AANGELEVERDE TEKST:
※

Nieuwe Economie vereist ook een nieuwe
overheid
Het geruchtmakende vonnis in de
zaak-Microsoft is meer dan alleen de voorlopige apotheose van een
rechtszaak tegen een softwaregigant. Het vonnis markeert een fase in de
metamorfose van de overheid, van regelgever in de oude economie tot
vormgever van de nieuwe, meent Robert B. Reich.
Op het eerste gezicht lijkt het vorige week uitgesproken vonnis waarbij
Microsoft tot splitsing wordt gedwongen, een terugval in het verleden.
In een tijd waarin grote concerns in de telecommunicatie,
financiële diensten, amusement en andere takken van de Nieuwe
Economie versmelten tot een klein aantal mondiale postindustriële
giganten - en waarin overheden dereguleren wat maar te dereguleren
valt - is daar ineens Washington dat met ijzeren hand het zinnebeeld van
Amerikaans technologisch kunnen doormidden hakt. Of is het misschien
slechts een nieuw voorbeeld van wat ik noem een tijdperk van
'rechterlijke regelgeving'? Wordt Microsoft net als de tabaks- en
wapenindustrie onderworpen aan gerechtelijke sancties, omdat de gewone
weg die loopt via wetgeving en ambtelijke wetshandhaving door de
politiek is geblokkeerd?

※

VASTGELEGDE GEGEVENS:
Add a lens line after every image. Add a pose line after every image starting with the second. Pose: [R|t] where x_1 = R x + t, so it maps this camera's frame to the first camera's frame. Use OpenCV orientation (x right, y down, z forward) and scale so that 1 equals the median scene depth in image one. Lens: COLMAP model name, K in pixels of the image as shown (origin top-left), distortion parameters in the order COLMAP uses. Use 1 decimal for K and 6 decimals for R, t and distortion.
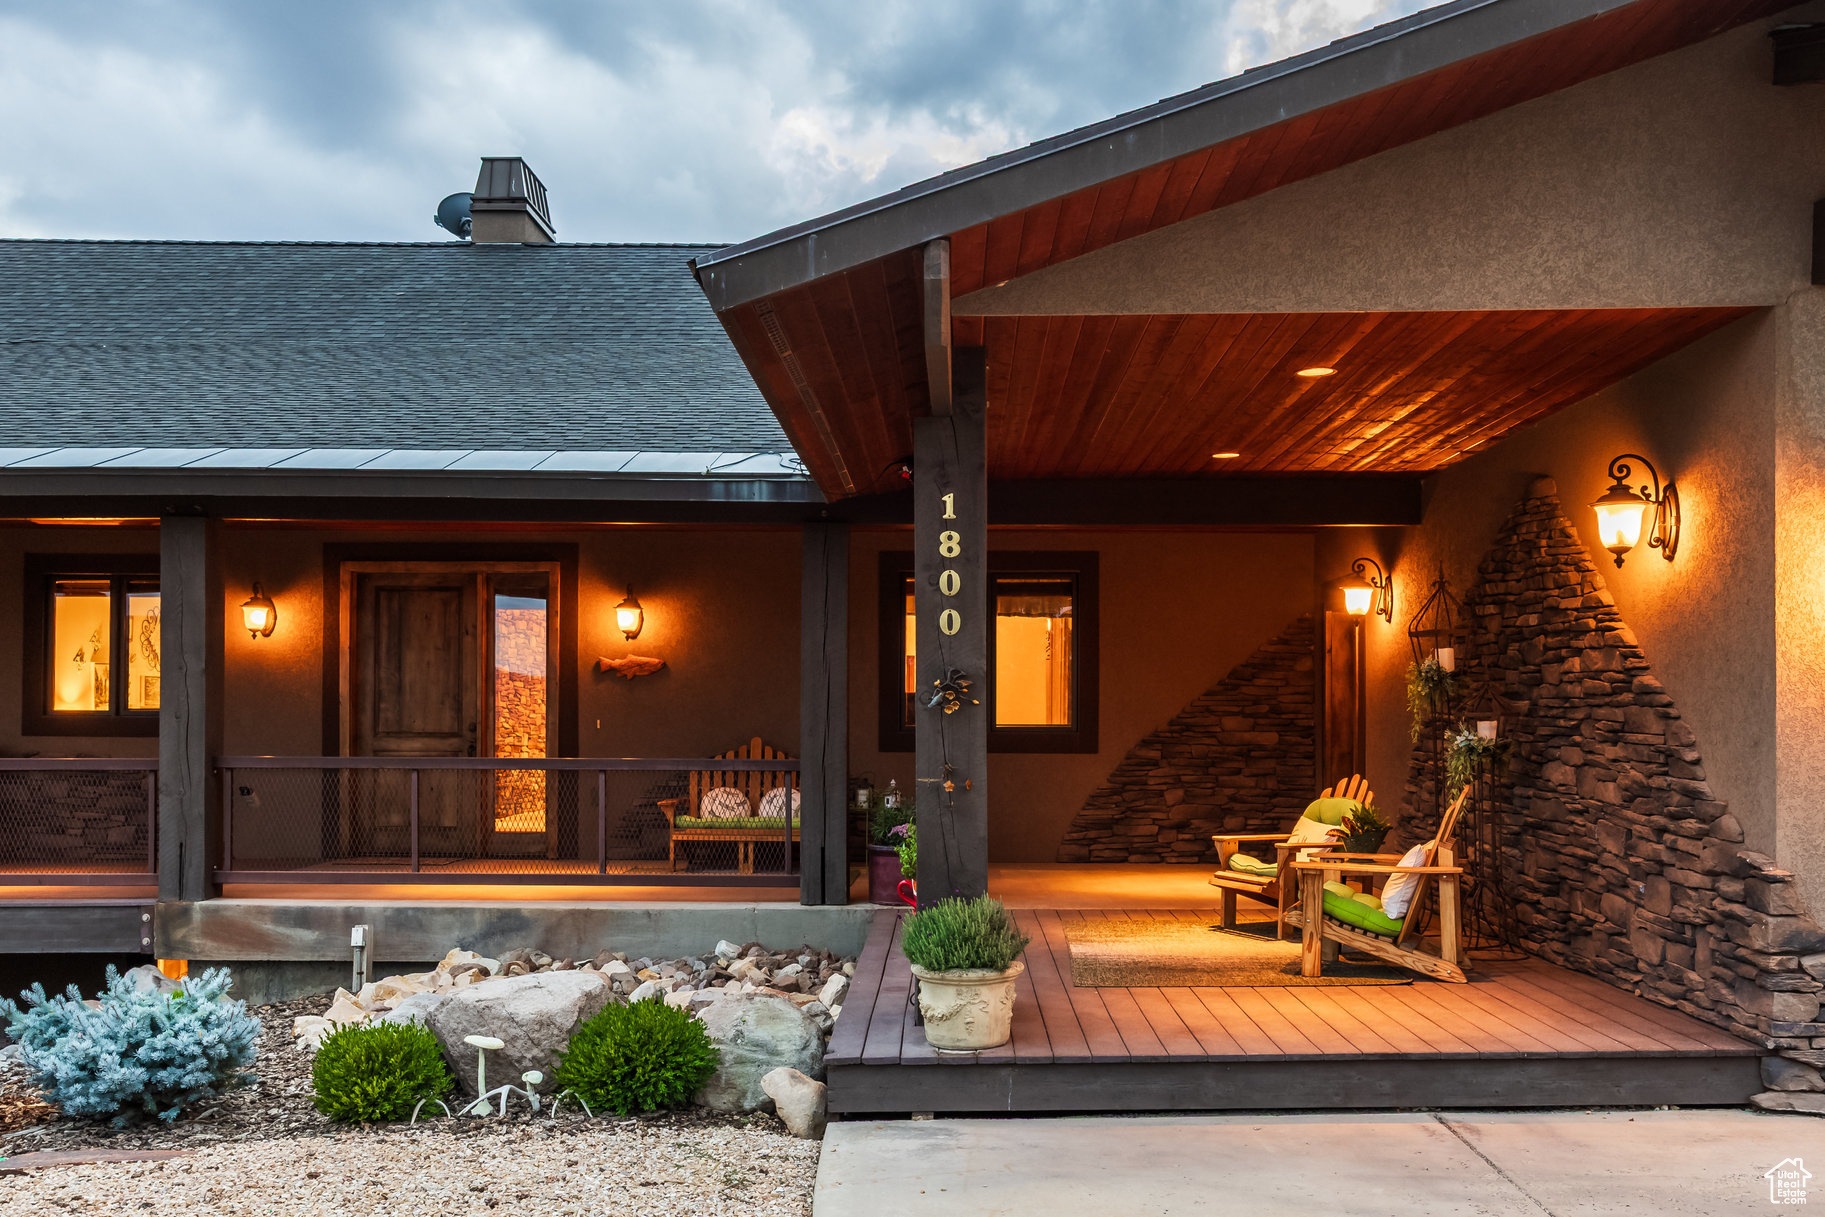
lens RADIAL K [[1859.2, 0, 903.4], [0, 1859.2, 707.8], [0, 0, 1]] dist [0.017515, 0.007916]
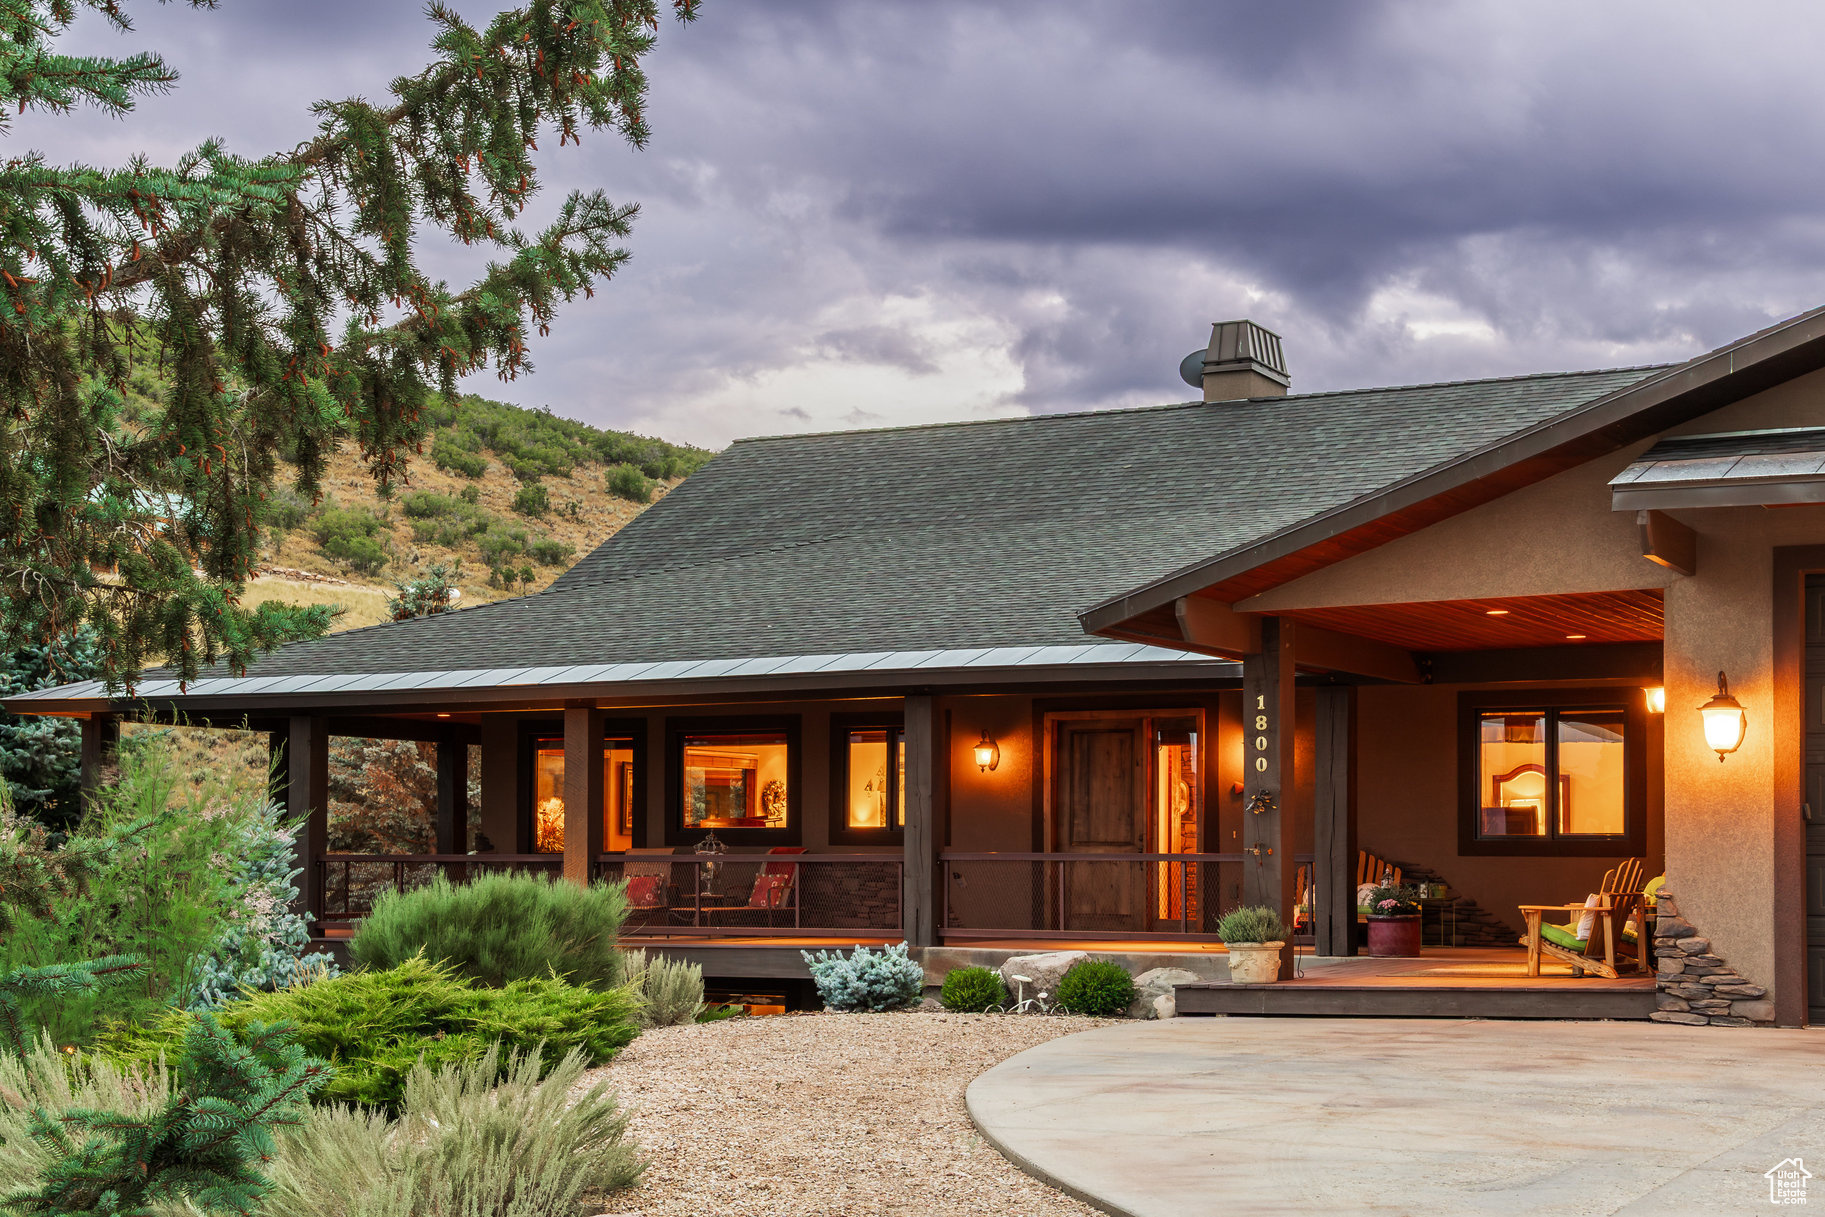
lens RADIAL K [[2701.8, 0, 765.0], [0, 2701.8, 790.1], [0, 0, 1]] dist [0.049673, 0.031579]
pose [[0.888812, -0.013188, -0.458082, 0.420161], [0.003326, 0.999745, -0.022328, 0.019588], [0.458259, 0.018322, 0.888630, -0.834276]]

※

OPDRACHT A: Hoe luidt deze zin uit het stuk over het Microsoft-vonnis in het Engels: "Op het eerste gezicht lijkt het vorige week uitgesproken vonnis waarbij Microsoft tot splitsing wordt gedwongen, een terugval in het verleden."?
OPDRACHT B: Kun je het stuk over het Microsoft-vonnis in twee zinnen samenvatten?

ANTWOORD A: At first glance, the verdict handed down last week forcing Microsoft to split up seems like a relapse into the past.

ANTWOORD B: Volgens Robert B. Reich markeert het vonnis in de zaak-Microsoft een fase in de metamorfose van de overheid, van regelgever in de oude economie tot vormgever van de nieuwe. De gedwongen splitsing lijkt op het eerste gezicht een terugval in het verleden in een tijd van versmeltende concerns en deregulering, maar het stuk vraagt of het ook een voorbeeld is van 'rechterlijke regelgeving', omdat de weg via wetgeving en ambtelijke wetshandhaving politiek is geblokkeerd.